**What needs to be done:** Please arrange the lines of all the entries below as a Markdown table with the columns "Row" and "Line", skipping blank lines and leaving out the pictures.

Chart-based quiz entries:
━━━━

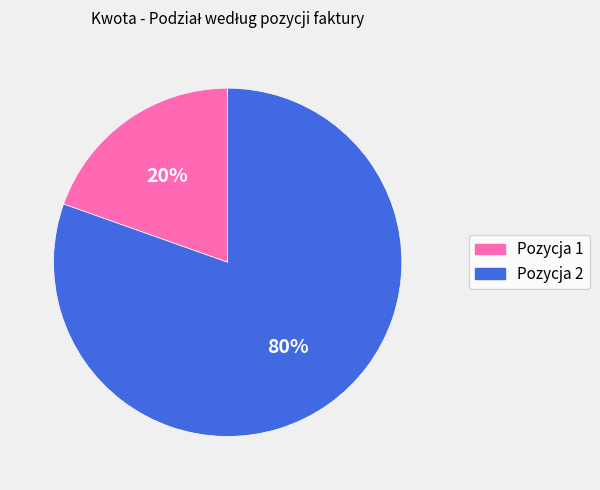

How many slices are in this pie chart?

2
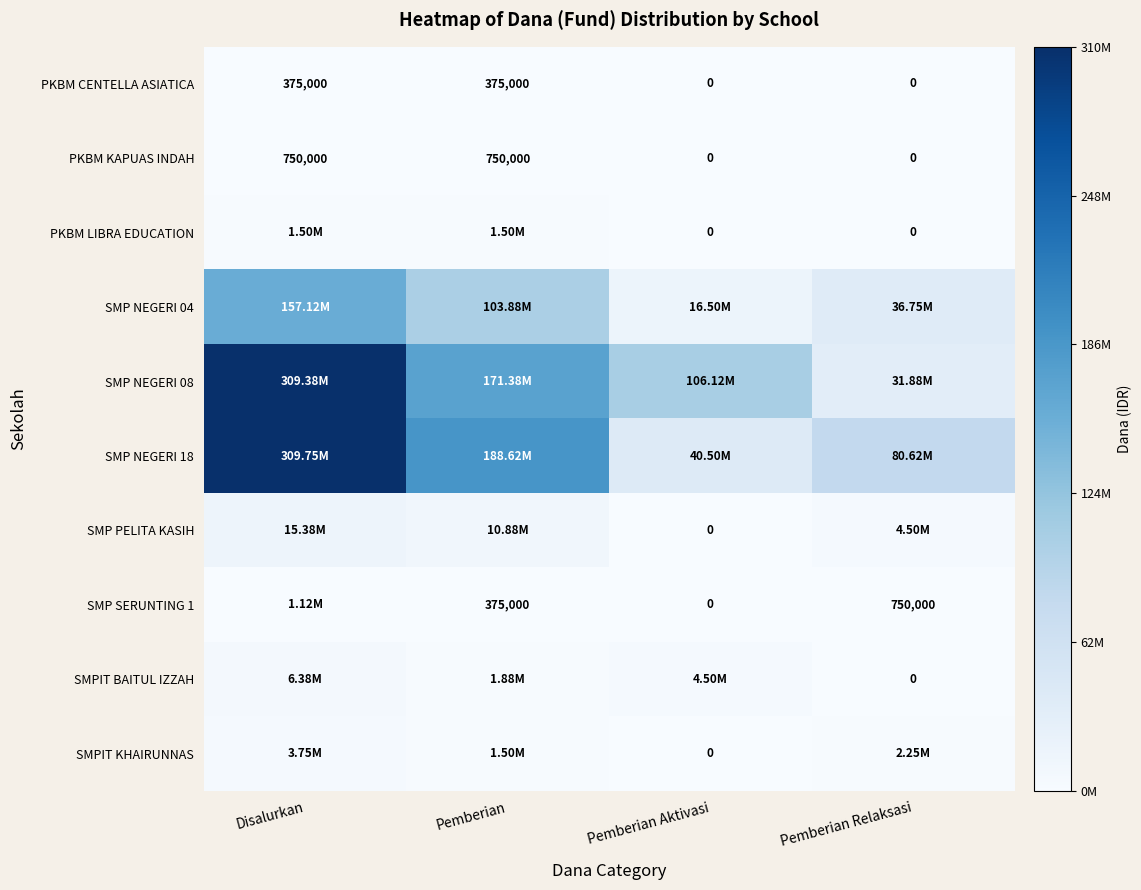

What is the difference between the maximum and minimum values in the PKBM KAPUAS INDAH series?

750000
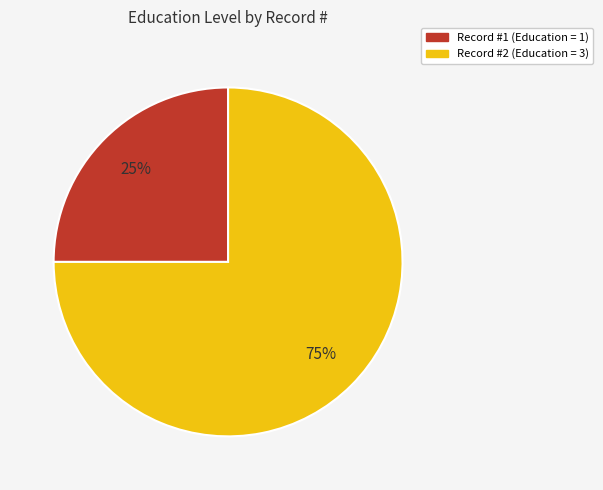

How many segments does this pie chart have?

2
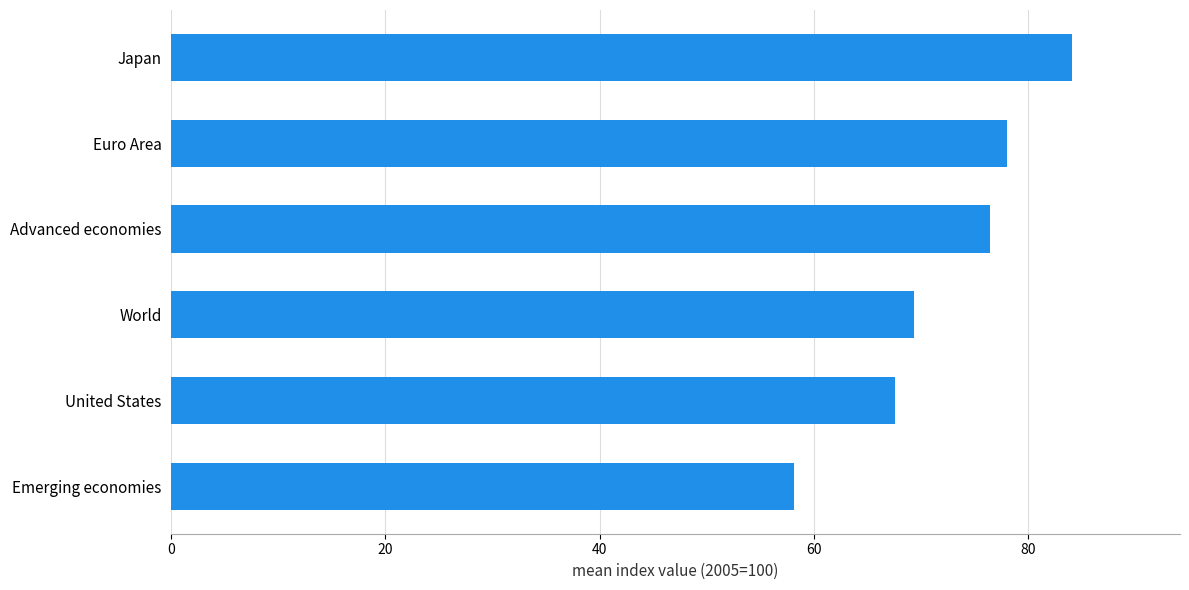

Where is the data nearest to the value 71?

World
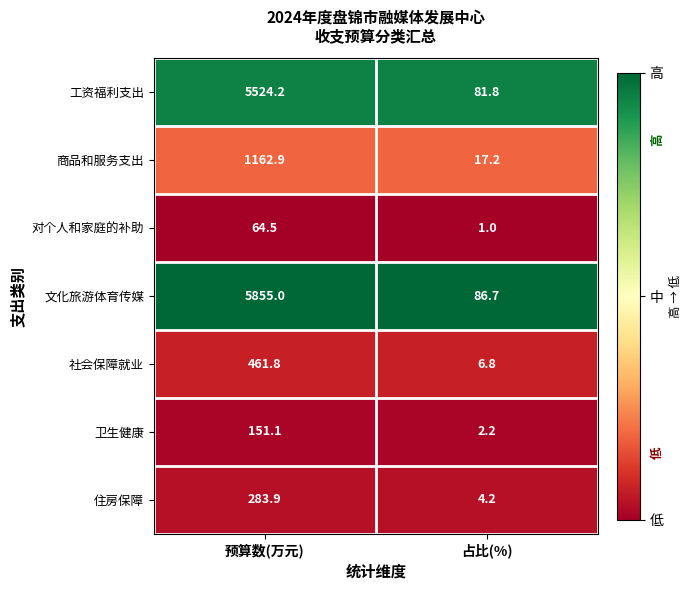

Reading left to right, transcribe all the data shown in this chart.

工资福利支出: 5524.2	81.8
商品和服务支出: 1162.9	17.2
对个人和家庭的补助: 64.5	1.0
文化旅游体育传媒: 5855.0	86.7
社会保障就业: 461.8	6.8
卫生健康: 151.1	2.2
住房保障: 283.9	4.2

━━━━

**Written response:**
| Row | Line |
|---|---|
| 1 | How many slices are in this pie chart? |
| 2 | 2 |
| 3 | What is the difference between the maximum and minimum values in the PKBM KAPUAS INDAH series? |
| 4 | 750000 |
| 5 | How many segments does this pie chart have? |
| 6 | 2 |
| 7 | Where is the data nearest to the value 71? |
| 8 | World |
| 9 | Reading left to right, transcribe all the data shown in this chart. |
| 10 | 工资福利支出: 5524.2	81.8 |
| 11 | 商品和服务支出: 1162.9	17.2 |
| 12 | 对个人和家庭的补助: 64.5	1.0 |
| 13 | 文化旅游体育传媒: 5855.0	86.7 |
| 14 | 社会保障就业: 461.8	6.8 |
| 15 | 卫生健康: 151.1	2.2 |
| 16 | 住房保障: 283.9	4.2 |